8 Temmuz 2025 tarihinde, Uluslararası Ceza Mahkemesi (UCM), Afganistan'daki iki üst düzey Taliban lideri için tutuklama emirleri çıkardı. Bu emirler, Taliban'ın en üst lideri Hibatullah Akhundzada ve Yüksek Mahkeme Başkanı Abdul Hakim Haqqani'yi hedef alıyor. Bu liderler, insanlığa karşı suçlar, özellikle cinsiyete dayalı zulümle suçlanıyor.
UCM yargıçları, Taliban'ın 2021'de yeniden iktidara gelmesinden bu yana kadınlar, kız çocukları ve cinsiyet normlarına uymayan bireylerin zulme uğradığına dair makul şüpheler bulunduğuna karar verdi. Bu zulüm; eğitim, hareket özgürlüğü ve ifade özgürlüğü gibi alanlarda ağır kısıtlamaları içeriyor. Ayrıca kadınların ve kız çocuklarının özel hayatı ve aile yaşamına yönelik ihlaller de söz konusu.

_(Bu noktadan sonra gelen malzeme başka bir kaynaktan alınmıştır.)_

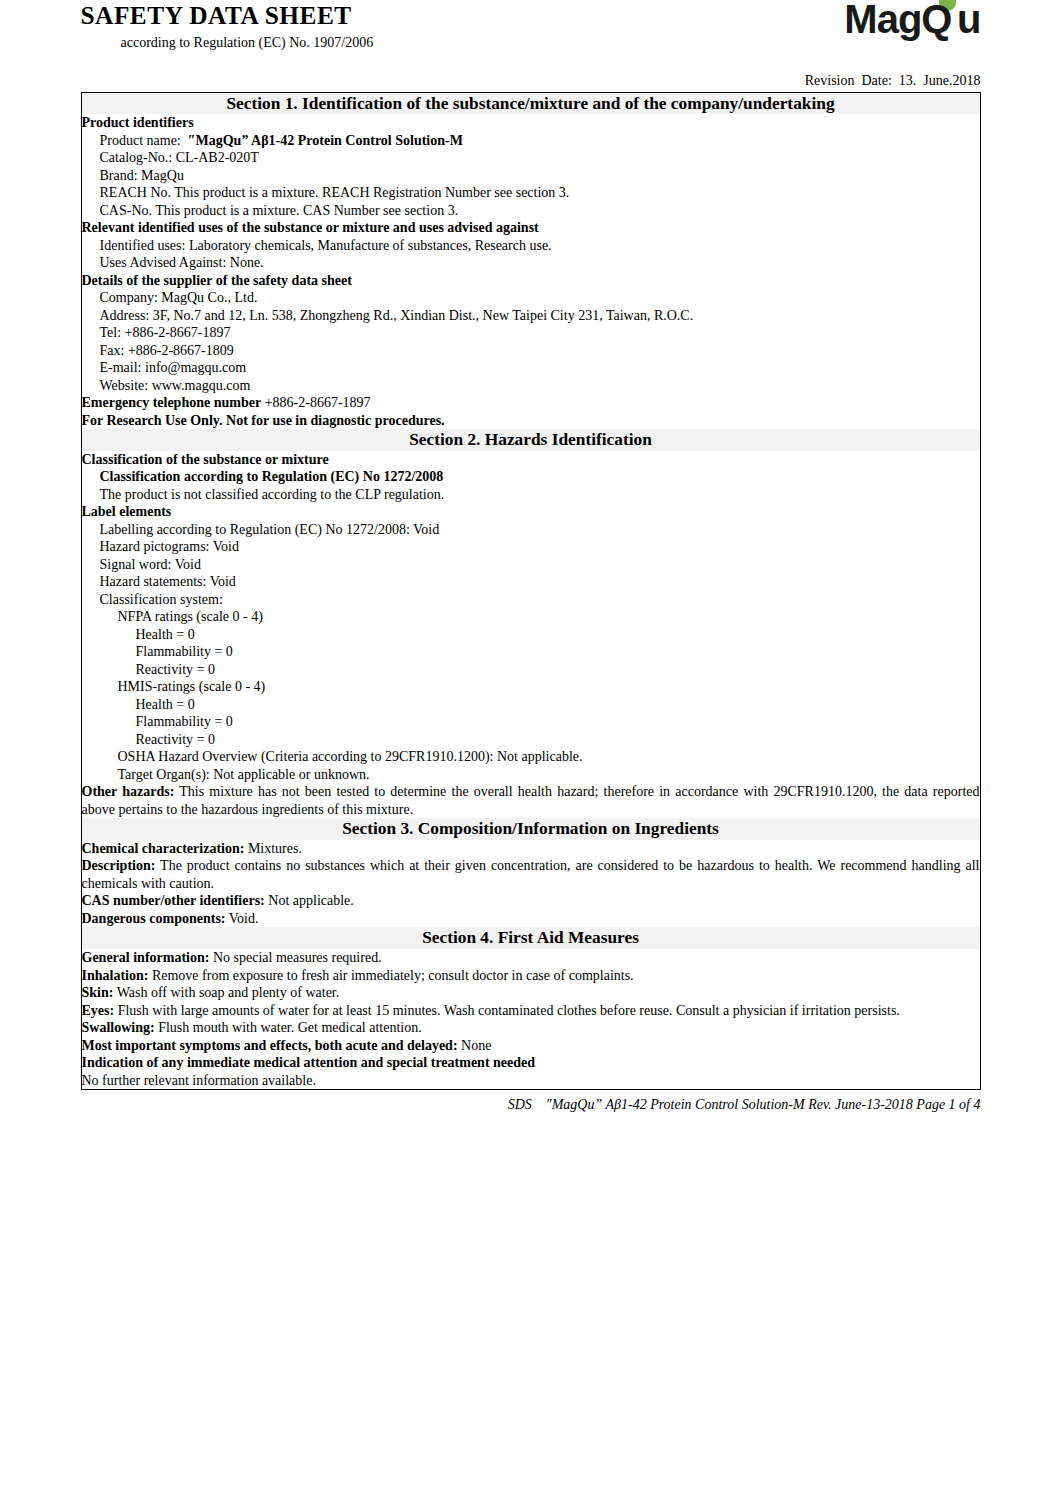Mag Q u
SAFETY DATA SHEET
according to Regulation (EC) No. 1907/2006
Revision Date: 13. June.2018
| Section 1. Identification of the substance/mixture and of the company/undertaking |
| Product identifiers Product name: ″MagQu” Aβ1-42 Protein Control Solution-M Catalog-No.: CL-AB2-020T Brand: MagQu REACH No. This product is a mixture. REACH Registration Number see section 3. CAS-No. This product is a mixture. CAS Number see section 3. Relevant identified uses of the substance or mixture and uses advised against Identified uses: Laboratory chemicals, Manufacture of substances, Research use. Uses Advised Against: None. Details of the supplier of the safety data sheet Company: MagQu Co., Ltd. Address: 3F, No.7 and 12, Ln. 538, Zhongzheng Rd., Xindian Dist., New Taipei City 231, Taiwan, R.O.C. Tel: +886-2-8667-1897 Fax: +886-2-8667-1809 E-mail: info@magqu.com Website: www.magqu.com Emergency telephone number +886-2-8667-1897 For Research Use Only. Not for use in diagnostic procedures. |
| Section 2. Hazards Identification |
| Classification of the substance or mixture Classification according to Regulation (EC) No 1272/2008 The product is not classified according to the CLP regulation. Label elements Labelling according to Regulation (EC) No 1272/2008: Void Hazard pictograms: Void Signal word: Void Hazard statements: Void Classification system: NFPA ratings (scale 0 - 4) Health = 0 Flammability = 0 Reactivity = 0 HMIS-ratings (scale 0 - 4) Health = 0 Flammability = 0 Reactivity = 0 OSHA Hazard Overview (Criteria according to 29CFR1910.1200): Not applicable. Target Organ(s): Not applicable or unknown. Other hazards: This mixture has not been tested to determine the overall health hazard; therefore in accordance with 29CFR1910.1200, the data reported above pertains to the hazardous ingredients of this mixture. |
| Section 3. Composition/Information on Ingredients |
| Chemical characterization: Mixtures. Description: The product contains no substances which at their given concentration, are considered to be hazardous to health. We recommend handling all chemicals with caution. CAS number/other identifiers: Not applicable. Dangerous components: Void. |
| Section 4. First Aid Measures |
| General information: No special measures required. Inhalation: Remove from exposure to fresh air immediately; consult doctor in case of complaints. Skin: Wash off with soap and plenty of water. Eyes: Flush with large amounts of water for at least 15 minutes. Wash contaminated clothes before reuse. Consult a physician if irritation persists. Swallowing: Flush mouth with water. Get medical attention. Most important symptoms and effects, both acute and delayed: None Indication of any immediate medical attention and special treatment needed No further relevant information available. |
SDS ″MagQu” Aβ1-42 Protein Control Solution-M Rev. June-13-2018 Page 1 of 4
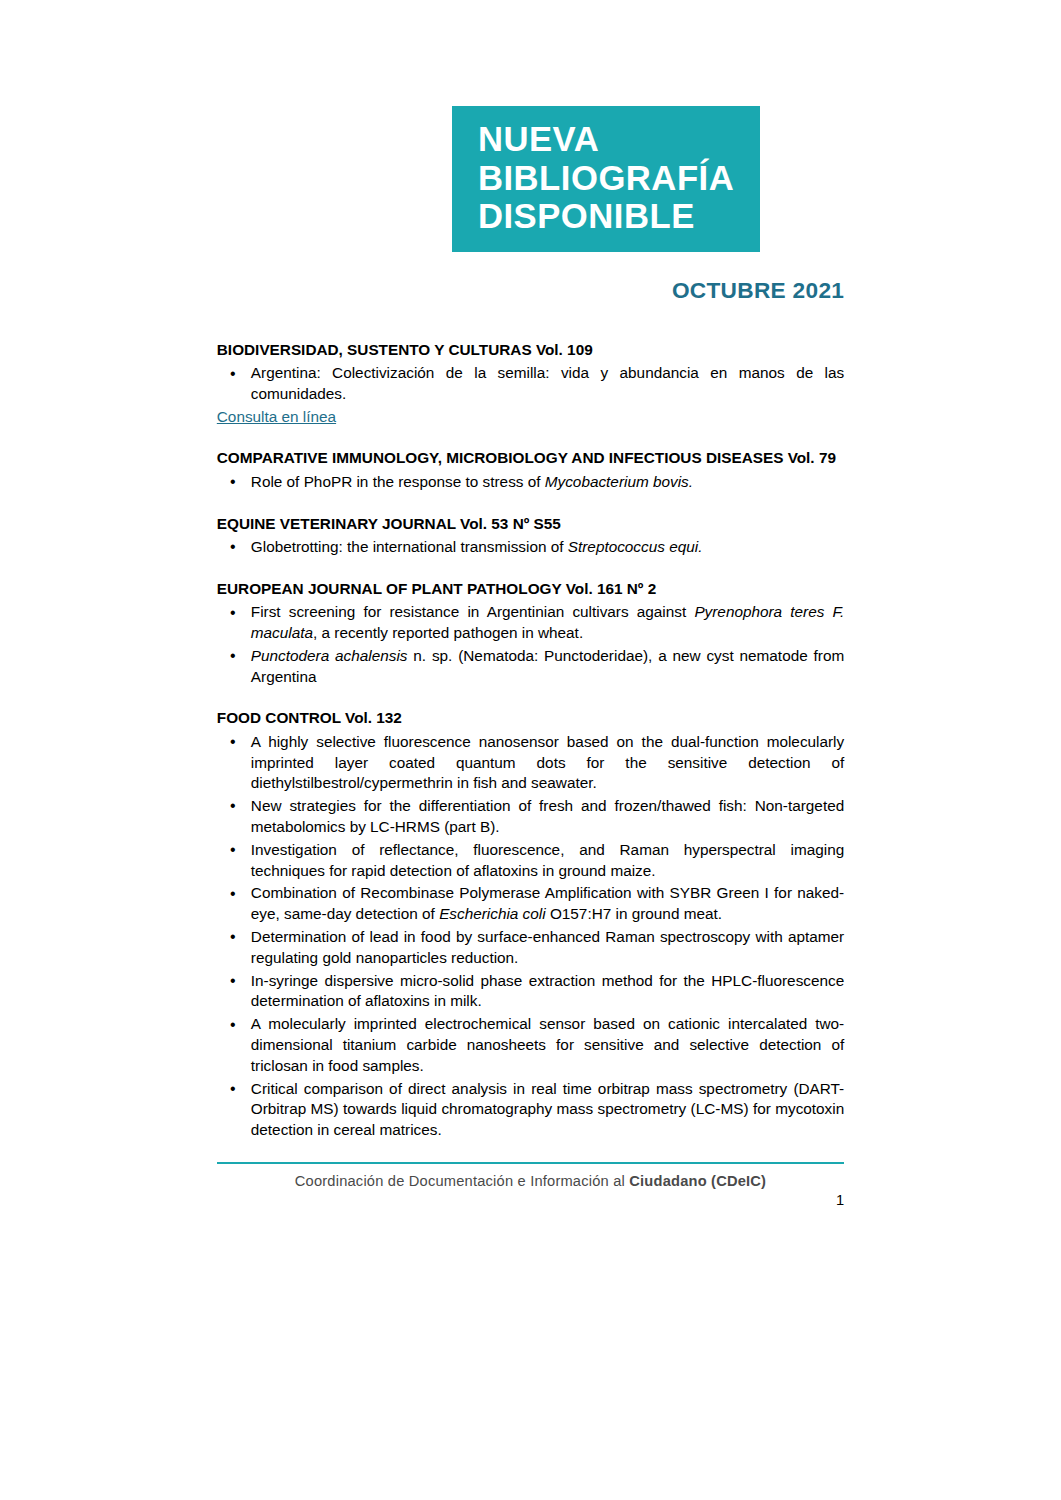NUEVA
BIBLIOGRAFÍA
DISPONIBLE
OCTUBRE 2021
BIODIVERSIDAD, SUSTENTO Y CULTURAS Vol. 109
Argentina: Colectivización de la semilla: vida y abundancia en manos de las comunidades.
Consulta en línea
COMPARATIVE IMMUNOLOGY, MICROBIOLOGY AND INFECTIOUS DISEASES Vol. 79
Role of PhoPR in the response to stress of Mycobacterium bovis.
EQUINE VETERINARY JOURNAL Vol. 53 Nº S55
Globetrotting: the international transmission of Streptococcus equi.
EUROPEAN JOURNAL OF PLANT PATHOLOGY Vol. 161 Nº 2
First screening for resistance in Argentinian cultivars against Pyrenophora teres F. maculata, a recently reported pathogen in wheat.
Punctodera achalensis n. sp. (Nematoda: Punctoderidae), a new cyst nematode from Argentina
FOOD CONTROL Vol. 132
A highly selective fluorescence nanosensor based on the dual-function molecularly imprinted layer coated quantum dots for the sensitive detection of diethylstilbestrol/cypermethrin in fish and seawater.
New strategies for the differentiation of fresh and frozen/thawed fish: Non-targeted metabolomics by LC-HRMS (part B).
Investigation of reflectance, fluorescence, and Raman hyperspectral imaging techniques for rapid detection of aflatoxins in ground maize.
Combination of Recombinase Polymerase Amplification with SYBR Green I for naked-eye, same-day detection of Escherichia coli O157:H7 in ground meat.
Determination of lead in food by surface-enhanced Raman spectroscopy with aptamer regulating gold nanoparticles reduction.
In-syringe dispersive micro-solid phase extraction method for the HPLC-fluorescence determination of aflatoxins in milk.
A molecularly imprinted electrochemical sensor based on cationic intercalated two-dimensional titanium carbide nanosheets for sensitive and selective detection of triclosan in food samples.
Critical comparison of direct analysis in real time orbitrap mass spectrometry (DART-Orbitrap MS) towards liquid chromatography mass spectrometry (LC-MS) for mycotoxin detection in cereal matrices.
Coordinación de Documentación e Información al Ciudadano (CDeIC)
1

Taliban sözcüsü Zabihullah Mujahid, tutuklama emirlerini reddederek bunları "asılsız söylemler" olarak nitelendirdi. Taliban yönetiminin UCM'nin yetkisini tanımadığını belirtti. Aynı zamanda, 7 Temmuz 2025'te Birleşmiş Milletler Genel Kurulu bağlayıcı olmayan bir karar kabul etti. Karar, Taliban'dan kadınlar ve kız çocuklarına yönelik baskıcı politikaları sona erdirmesini ve Afganistan'da faaliyet gösteren terör örgütlerini dağıtmasını talep ediyor.
Karar, 116 lehte, 2 aleyhte (ABD ve İsrail) ve 12 çekimser oyla geçti. Bu, Taliban'ın insan hakları ihlallerine karşı küresel bir kınamayı yansıtıyor. Bu ihlaller arasında, Taliban'ın 2021'de yeniden iktidara gelmesinden bu yana kız çocuklarının altıncı sınıftan sonraki eğitiminin yasaklanması ve kadınların kamusal hayata katılımının kısıtlanması yer alıyor.
Bu gelişmeler, UCM savcısı Karim Khan'ın Ocak 2025'te Afganistan'daki soruşturmanın yeniden açılmasını talep etmesinin ardından geldi. Soruşturma, Taliban ve Horasan Eyaleti İslam Devleti'nin iddia edilen suçlarına odaklanıyor. ABD güçlerine yönelik önceki iddialar ise öncelik sırasından çıkarıldı. Uluslararası Af Örgütü ve İnsan Hakları İzleme Örgütü gibi insan hakları kuruluşları bu adımları memnuniyetle karşıladı ve bunları Afgan kadınları ve kız çocukları için adalet yolunda önemli bir ilerleme olarak görüyor.
Ancak, bu tutuklama emirleri ve kararların etkin uygulanması, uluslararası iş birliği eksikliği ve Taliban'ın UCM'nin yargı yetkisini kabul etmeme tutumu nedeniyle belirsizliğini koruyor. Bu durum, Afganistan'daki insan hakları ve hesap verebilirlik mücadelesinin devam ettiğini gösteriyor.